The choir was particularly joyous today, filling the vaults with their huge song. We moved through the Mass, with Scripture readings, sermon, and Eucharist. Then the procession formed at the head of the central aisle, and the congregation followed. We joined, holding our song sheets and stepping forward. Soon we were singing with the others, walking down the the left lane of the paved road, circuiting several blocks. Ave, Ave, Ave, Maria…. It was the familiar Lourdes hymn to Mary and I smiled, suddenly recalling our visit to Lourdes years ago. In Lourdes there had been thousands holding candles in the dark moving up the wide esplanade, but today, in this busy and sophisticated city, we numbered about one hundred happy souls and we held song sheets in the partial grays of a London morning.

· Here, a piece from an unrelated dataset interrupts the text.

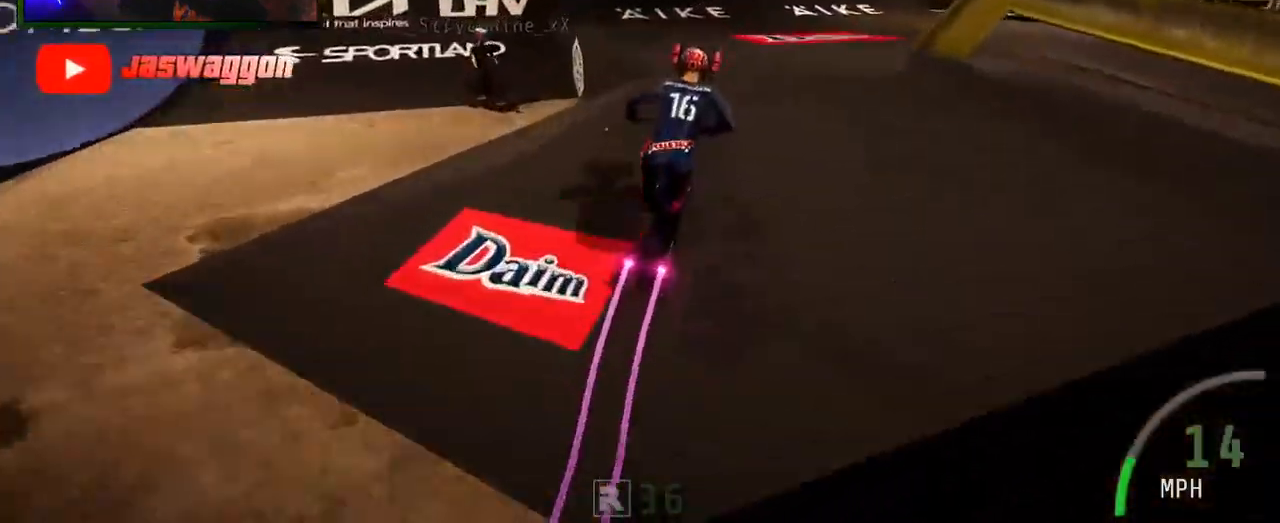
{"buttons": ["R2"], "left_stick": "center", "right_stick": "center", "events": [[33, "left_stick", "left"], [250, "left_stick", "center"]]}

This day, Wednesday, the sun shafted upon the wooden pews and through the gilded arches of the side aisles, and I sighed and smiled with a sudden joy. We knelt and said a prayer, and padded silently back down the central aisle towards the front doors. We entered the side chapel to the right to visit John the Baptist’s relic, which now was indeed housed in an ornate and intricate gilded reliquary, as was fitting. Prepare ye the way of the Lord, he cried, and now we have the way, through the Church known through churches like this one.